The Washington Times after the Charleston shooting gave 11 examples where good guys with guns” saved lives. Eugene Volokh with The Washington Post gave several examples of people who are not police officers or off-duty or retired police officers preventing potential mass shootings.

Also, Gary Kleck and Marc Gertz discussed their 1995 National Self-Defense study in “Armed Resistance to Crime: The Prevalence and Nature of Self-Defense With a Gun” published in Northwestern University School of Law’s Journal of Criminal Law and Criminology. They found then that firearms were used an average of 2.5 million times a year in self-defense.

Kleck in 2015 wrote for POLITICO Magazine defended his study and said that defensive gun use is still not a myth. Good guys and gals with guns do save lives.

4. Just because it’s hard to weed out bad guys doesn’t mean good guys shouldn’t be allowed to be armed.

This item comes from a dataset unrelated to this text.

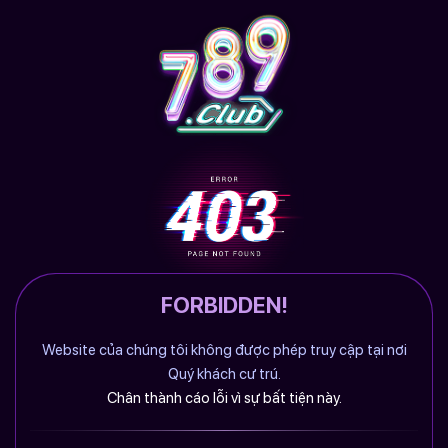
FORBIDDEN!
Website của chúng tôi không được phép truy cập tại nơi
Quý khách cư trú.
Chân thành cáo lỗi vì sự bất tiện này.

Obradovich wrote, “The notion of arming more “good guys” is complicated by the fact that it’s awfully hard to weed out the bad guys.  This Kelley character reportedly beat his wife, knocked his kid in the head, abused his dog and still managed to legally purchase his firearms.”

So basically her argument is because some people slip through the cracks fewer people should own guns. That is nonsensical.

As far as Kelley is concerned, federal law already prohibited him from owning a weapon as Jacob Sullum at Reason points out.

Kelley, by contrast, showed clear signs of violent tendencies years before he opened fire on parishioners at the First Baptist Church in Sutherland Springs. As an airman in 2012, he was convicted of beating his wife and son by a general court martial, which punished him with 12 months of confinement, a reduction in rank, and a bad conduct discharge.

Under federal law, Kelley was triply disqualified from buying a gun: His assault on his wife was the equivalent of a misdemeanor involving domestic violence, his aggravated assault on his son was the equivalent of a felony, and his separation from the Air Force, since it was ordered by a general court martial, was the equivalent of a dishonorable discharge. But the Air Force did not report Kelley’s convictions to the National Crime Information Center, so they did not show up in the FBI’s background checks when he bought his weapons.

Regarding Kelley, existing gun laws and the system failed us. So the response is to discourage law-abiding citizens from purchasing more weapons?

5. Promoting self-protection is not selling death.

She concludes, “Guns kill far more people than they save. When the president and others use this horrific tragedy to promote ‘good guys with guns,’ what they’re really doing is selling more death.”

Let’s just look at the numbers here.

  • Pew Research Center says 3 in 10 American adults own a firearm and 4 in 10 say there is a firearm in their household. So blowing this up for comparison to CDC stats that’s 30,000 gun owners per  100,000 American adults and 40,000 live in a house with a firearm per 100,000 American adults.
  • According to the CDC mortality stats (whose latest stats are from 2014):
    • There are 3.5 firearm homicides per 100,000.
    • There are 6.7 firearm suicides per 100,000.
    • There are ten unintentional fall deaths per 100,000
    • There are 13.2 unintentional poisoning deaths per 100,000.
    • There are 10.6 unintentional traffic deaths per 100,000.

By Obradovich’s logic, we should also discourage people from being around heights, chemicals, and cars as well.

Conclusion:

People have a God-given right to self-defense, and the 2nd Amendment protects that right. While gun ownership is not the only solution to gun homicide prevention, it is part of the solution. The recent shootings in Las Vegas, New York City, and in Texas have shown us that current gun control laws and proposed gun control measures would not have prevented those shootings. When federal law could have helped, it failed.

Obradovich, in her piece, did not offer any solutions only complaints, assumptions, and snark.